Our son is three and a half, and is a pretty phenomenal hiker for his age, but that doesn’t mean we can do any trail, nor that every day we decide to go for a hike, he wants to go for a hike, but the key for us is we are prepared for anything, and we find a way to have fun as a family.
As an adult, hiking is typically about the peak to climb, the river to see, etc, but with a toddler, it’s rare to always make it to the end, so you must accept that “the Journey is the Adventure”.
Proper Planning Prevents Poor Performance
This means that if we start out on a trail and S is not in a good mood (“my legs are tired is current nom de guerre), we can quickly get him up and onto my back and get somewhere interesting enough to make him want to come down and play.
Second, take a lot of snacks and water. We have a couple of Osprey water bladders and S can quite easily chug his way through 2 liters in a couple of hours. Having snacks means you can break up a longer hike with a recharging snack stop, or just give them enough energy to make it that final mile.
Third, bring hiking poles, especially in elevation walks, or in bad weather. They’re incredibly helpful in spreading the weight of a toddler on your back and preventing any accidental slips (which are very scary if you’re carrying) and if your toddler does want to walk, they’re a great way to keep their hands busy (and not pulling plants).
Finally, the standard of sun cream (we like Adorable Baby), layers of clothing (great option is the Patagonia sun tops discussed in https://mattyadventure.com/2019/05/16/five-things-we-cant-live-without-on-the-road-with-kids/), snacks for you, kids sunglasses and hats, and gloves. It’s easier to strip offs layers, so start for arctic and work your way back.
Share the details of the journey
We make sure the journey is the adventure for S. It’s easy as an adult to suffer a long hike in order to get to an incredible mountain lake, or lookout point, but when you’re three, you simply don’t care. We talk through the hike and what he might see on the journey and try and set some activities.
In National Parks, a great one in the junior ranger program as it has activities to complete whilst on the trails (activity bingo especially), and if not, try and pickup a hiking bingo card (we have a set of reusable ones) which you can use to keep toddlers occupied. If they have a mission on the journey, they’ll stay focused on task and forget about their legs.
Lower your expectations
Just because you can hike 10 miles and 2,000 feet elevation, doesn’t mean you should.
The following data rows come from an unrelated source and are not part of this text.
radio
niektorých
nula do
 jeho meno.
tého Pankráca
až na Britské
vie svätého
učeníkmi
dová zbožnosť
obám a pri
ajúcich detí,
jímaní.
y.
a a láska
Day long hikes are generally not popular with our three year old, so we try and focus on half days
Some days on a walk when S is in a particularly observant mood, we may only manage 1/3 mile in an hour as he points out every bug, flower and plant along the way. Even more so if he comes up with a new game that typically requires us to stop and “fix the trail” which translates as hitting a bit of rock with a stick. You’re not doing this to build fitness (not physical anyway), but there is a purpose.
Start ’em young
I am forever grateful that my parents were hikers when I was young. I can vividly remember some of the hikes we did as a family when I was very young in the UK, in Yorkshire, Wales and the Isles of Scilly. Whilst I don’t remember many details of the hikes themselves, the fact we hiked on every holiday meant that it was and is hardwired into me that hiking is a holiday (and thus fun) activity.
I hope and believe that by introducing S and E to hiking in their earliest years and making it fun for them both, we’ll pass on the same love of nature and hiking.
You didn’t go for a hike to stare and your phone, to check your email, you went to spend quality time in nature with your children. So leave your phone in your pocket (you probably won’t have signal anyway) and take a toddler led hike and experience a trail in a new way.
Walking a trail you’ve walked a thousand times before can be a totally different experience when you let your toddler show you the way. You’ll find bugs, invent new games, spot wildlife (real and imagined) and create stories to discuss for weeks and years to come. Take the opportunity to slow down and smell the flowers, to pick up a slug and listen to a songbird, after all the Journey is the Adventure.
Accept you might not make it all the way today…
Sometimes it’s just too much, and there’s no shame in deciding it’s time to turn around and head for home. The important thing is to recognize when everyone is at their limit, and not push beyond. With toddler hiking, you’re looking to make it fun, and that means sometimes that the highlight of your hike is seeing an interesting furry caterpillar even though you know if you’d walked on another half mile, there was an incredible waterfall.
The most important thing is you and your little hikers all had fun, not what the fun ended up being, and remember, you can always come back another time.